Une diversification des lieux de stage est à l’œuvre, réduisant le rôle central du CHU dans la formation pratique, tout en permettant à des étudiants se destinant majoritairement à la médecine générale de connaître des conditions d’enseignement moins centrées sur le fonctionnement des CHU. Le rôle de ces derniers s’en trouve compliqué, car en restant les établissements de référence pour la formation pratique, ils doivent assurer la gestion d’un flux croissant d’étudiants d’un stage à l’autre tout en supportant la relative désaffection des étudiants dans leurs propres services.

Enfin, le statut des personnels hospitalo-universitaires, incarnation de la triple mission, doit rester attractif pour les jeunes générations de médecins, comme il a su l’être depuis 1958.

Sans remettre en cause ses fondements, des ajustements permettraient de garantir son adaptation à la réalité d’aujourd’hui, à savoir l’adjonction continue de missions supplémentaires (managériales, représentatives, d’expertise) alors même que l’exercice simultané à un haut niveau des trois premières (soins, enseignement, recherche) apparaît de plus en plus difficile.

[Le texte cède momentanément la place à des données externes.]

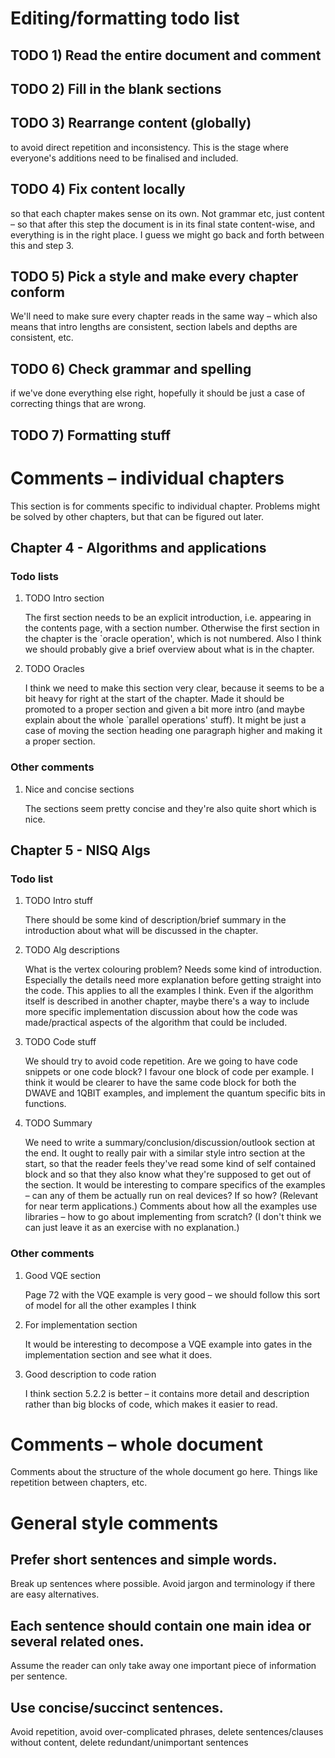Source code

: * Editing/formatting todo list
** TODO 1) Read the entire document and comment 
** TODO 2) Fill in the blank sections
** TODO 3) Rearrange content (globally) 
to avoid direct repetition and inconsistency. This is the stage where everyone's additions need to be finalised and included.
** TODO 4) Fix content locally
so that each chapter makes sense on its own. Not grammar etc, just content -- so that after this step the document is in its final state content-wise, and everything is in the right place. I guess we might go back and forth between this and step 3.
** TODO 5) Pick a style and make every chapter conform
We'll need to make sure every chapter reads in the same way -- which also means that intro lengths are consistent, section labels and depths are consistent, etc. 
** TODO 6) Check grammar and spelling
if we've done everything else right, hopefully it should be just a case of correcting things that are wrong.

** TODO 7) Formatting stuff

* Comments -- individual chapters
This section is for comments specific to individual chapter. Problems might be solved by other chapters, but that can be figured out later.
** Chapter 4 - Algorithms and applications
*** Todo lists
**** TODO Intro section
The first section needs to be an explicit introduction, i.e. appearing in the contents page, with a section number. Otherwise the first section in the chapter is the `oracle operation', which is not numbered. Also I think we should probably give a brief overview about what is in the chapter.
**** TODO Oracles
I think we need to make this section very clear, because it seems to be a bit heavy for right at the start of the chapter. Made it should be promoted to a proper section and given a bit more intro (and maybe explain about the whole `parallel operations' stuff). It might be just a case of moving the section heading one paragraph higher and making it a proper section.
*** Other comments
**** Nice and concise sections
The sections seem pretty concise and they're also quite short which is nice.
** Chapter 5 - NISQ Algs
*** Todo list
**** TODO Intro stuff 
There should be some kind of description/brief summary in the introduction about what will be discussed in the chapter. 
**** TODO Alg descriptions
What is the vertex colouring problem? Needs some kind of introduction. Especially the details need more explanation before getting straight into the code. This applies to all the examples I think. Even if the algorithm itself is described in another chapter, maybe there's a way to include more specific implementation discussion about how the code was made/practical aspects of the algorithm that could be included.
**** TODO Code stuff
We should try to avoid code repetition. Are we going to have code snippets or one code block? I favour one block of code per example. I think it would be clearer to have the same code block for both the DWAVE and 1QBIT examples, and implement the quantum specific bits in functions.     
**** TODO Summary
We need to write a summary/conclusion/discussion/outlook section at the end. It ought to really pair with a similar style intro section at the start, so that the reader feels they've read some kind of self contained block and so that they also know what they're supposed to get out of the section. It would be interesting to compare specifics of the examples -- can any of them be actually run on real devices? If so how? (Relevant for near term applications.) Comments about how all the examples use libraries -- how to go about implementing from scratch? (I don't think we can just leave it as an exercise with no explanation.)
*** Other comments
**** Good VQE section 
Page 72 with the VQE example is very good -- we should follow this sort of model for all the other examples I think
**** For implementation section
It would be interesting to decompose a VQE example into gates in the implementation section and see what it does.
**** Good description to code ration
I think section 5.2.2 is better -- it contains more detail and description rather than big blocks of code, which makes it easier to read.
     

* Comments -- whole document
Comments about the structure of the whole document go here. Things like repetition between chapters, etc.

* General style comments
** Prefer short sentences and simple words.
Break up sentences where possible. Avoid jargon and terminology if there are easy alternatives.
** Each sentence should contain one main idea or several related ones. 
Assume the reader can only take away one important piece of information per sentence. 
** Use concise/succinct sentences.
Avoid repetition, avoid over-complicated phrases, delete sentences/clauses without content, delete redundant/unimportant sentences 
 
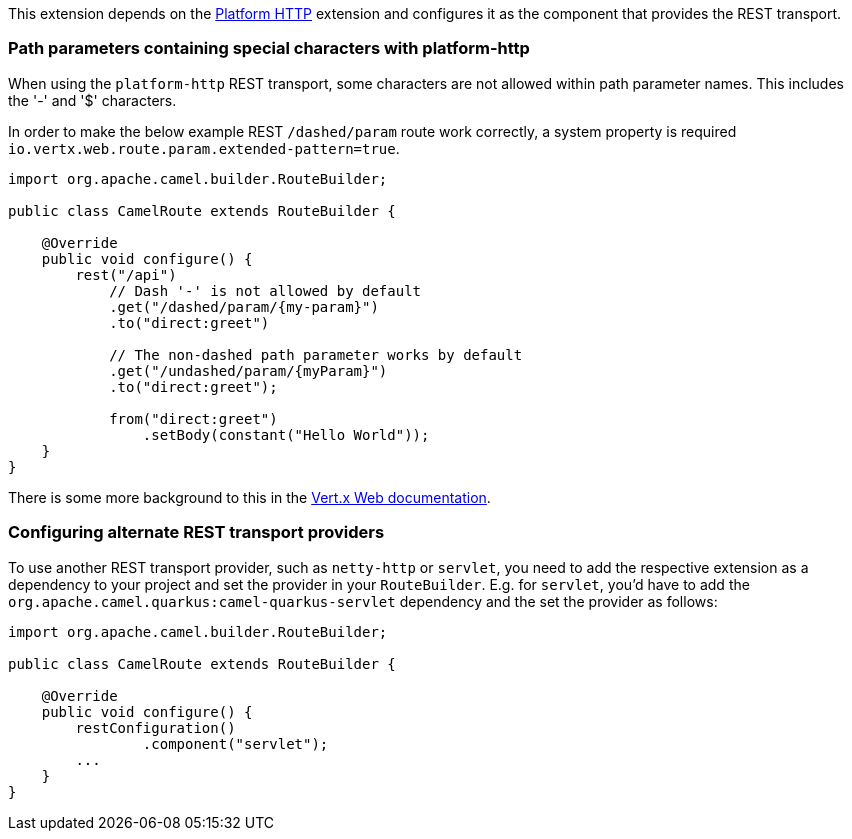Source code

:This extension depends on the xref:reference/extensions/platform-http.adoc[Platform HTTP] extension
and configures it as the component that provides the REST transport.

### Path parameters containing special characters with platform-http

When using the `platform-http` REST transport, some characters are not allowed within path parameter names. This includes the '-' and '$' characters.

In order to make the below example REST `/dashed/param` route work correctly, a system property is required `io.vertx.web.route.param.extended-pattern=true`.

[source,java]
----
import org.apache.camel.builder.RouteBuilder;

public class CamelRoute extends RouteBuilder {

    @Override
    public void configure() {
        rest("/api")
            // Dash '-' is not allowed by default
            .get("/dashed/param/{my-param}")
            .to("direct:greet")

            // The non-dashed path parameter works by default
            .get("/undashed/param/{myParam}")
            .to("direct:greet");

            from("direct:greet")
                .setBody(constant("Hello World"));
    }
}
----

There is some more background to this in the https://vertx.io/docs/vertx-web/java/#_capturing_path_parameters[Vert.x Web documentation].

### Configuring alternate REST transport providers

To use another REST transport provider, such as `netty-http` or `servlet`, you need to add the respective
extension as a dependency to your project and set the provider in your `RouteBuilder`. E.g. for `servlet`, you'd
have to add the `org.apache.camel.quarkus:camel-quarkus-servlet` dependency and the set the provider as
follows:

[source,java]
----
import org.apache.camel.builder.RouteBuilder;

public class CamelRoute extends RouteBuilder {

    @Override
    public void configure() {
        restConfiguration()
                .component("servlet");
        ...
    }
}
----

La Cour formule en conséquence les recommandations suivantes :

Au ministère des solidarités et de la santé et au ministère de l’enseignement supérieur, de la recherche et de l’innovation :

- consolider dans une annexe commune à la loi de finances et à la loi de financement de la sécurité sociale, les crédits budgétaires, les dépenses fiscales et les emplois affectés à la recherche biomédicale et à la formation initiale des médecins ;

- définir pour les personnels hospitalo-universitaires des obligations de service à mettre en œuvre dans un cadre contractuel et les évaluer périodiquement sur l’ensemble de leurs missions, y compris managériales ;

- rénover le Programme hospitalier de recherche clinique (PHRC) :

o en plaçant l’appel à projets interrégional (jeunes chercheurs) dans le PHRC national ;

o en confiant à l’ANR la gestion des appels à projets selon les thématiques et le cahier des charges définis par le ministère chargé de la santé ;

o en demandant au Haut conseil de l’évaluation de la recherche et de l’enseignement supérieur (HCERES) de procéder périodiquement à son évaluation scientifique.

Au ministère des solidarités et de la santé :

- accroître progressivement et de façon significative la part des recettes MERRI réservée au financement des appels à projets et des structures de recherche ;

- d’ores et déjà, modifier les modalités d’affectation des recettes MERRI : relèvement des seuils d’éligibilité ; contrôle des déclarations des établissements et notamment des annuaires des personnels publiants ; définition de règles plus strictes pour la prise en compte des personnels publiants ; modification des scores SIGAPS et SIGREC afin de les rendre plus discriminants au regard de la qualité des travaux de recherche ;

- déterminer un mode de calcul des surcoûts de recherche et d’enseignement, commun à tous les établissements de santé, sur la base du temps médical ou à défaut à partir de critères prédéterminés.